(RECORDS SUPPLIED)
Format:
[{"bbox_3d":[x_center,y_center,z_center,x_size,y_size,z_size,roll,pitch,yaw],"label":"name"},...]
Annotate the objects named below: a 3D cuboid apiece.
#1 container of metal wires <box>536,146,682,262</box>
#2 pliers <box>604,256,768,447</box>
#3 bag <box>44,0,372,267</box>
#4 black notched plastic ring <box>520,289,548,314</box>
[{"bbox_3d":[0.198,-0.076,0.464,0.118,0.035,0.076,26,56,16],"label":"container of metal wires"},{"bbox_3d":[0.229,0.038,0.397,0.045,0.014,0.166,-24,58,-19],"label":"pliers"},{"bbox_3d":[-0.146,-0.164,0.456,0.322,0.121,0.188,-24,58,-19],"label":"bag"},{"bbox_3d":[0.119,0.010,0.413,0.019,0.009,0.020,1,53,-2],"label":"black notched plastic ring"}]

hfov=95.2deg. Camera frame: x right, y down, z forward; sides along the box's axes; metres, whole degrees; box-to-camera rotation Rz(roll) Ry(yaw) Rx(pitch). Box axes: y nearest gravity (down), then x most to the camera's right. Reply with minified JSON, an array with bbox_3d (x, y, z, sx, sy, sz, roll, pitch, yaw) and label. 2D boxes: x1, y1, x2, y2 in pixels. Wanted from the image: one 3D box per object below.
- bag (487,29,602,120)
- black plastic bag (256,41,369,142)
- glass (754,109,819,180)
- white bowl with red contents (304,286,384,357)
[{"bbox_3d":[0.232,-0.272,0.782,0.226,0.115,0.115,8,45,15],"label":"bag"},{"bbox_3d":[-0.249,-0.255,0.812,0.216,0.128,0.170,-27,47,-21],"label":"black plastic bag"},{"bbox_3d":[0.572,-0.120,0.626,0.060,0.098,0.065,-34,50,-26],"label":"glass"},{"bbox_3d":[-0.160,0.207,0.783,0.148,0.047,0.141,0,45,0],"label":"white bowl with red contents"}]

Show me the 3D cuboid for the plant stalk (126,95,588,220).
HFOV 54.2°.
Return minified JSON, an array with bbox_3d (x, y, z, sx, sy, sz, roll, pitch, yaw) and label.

(TASK DETAILS) Going from the line that contains "- white bowl" to the last line of the records, reproduce every line as written.

(RESULT OF THE EXERCISE)
- white bowl with red contents (304,286,384,357)
[{"bbox_3d":[0.232,-0.272,0.782,0.226,0.115,0.115,8,45,15],"label":"bag"},{"bbox_3d":[-0.249,-0.255,0.812,0.216,0.128,0.170,-27,47,-21],"label":"black plastic bag"},{"bbox_3d":[0.572,-0.120,0.626,0.060,0.098,0.065,-34,50,-26],"label":"glass"},{"bbox_3d":[-0.160,0.207,0.783,0.148,0.047,0.141,0,45,0],"label":"white bowl with red contents"}]

Show me the 3D cuboid for the plant stalk (126,95,588,220).
HFOV 54.2°.
Return minified JSON, an array with bbox_3d (x, y, z, sx, sy, sz, roll, pitch, yaw) and label.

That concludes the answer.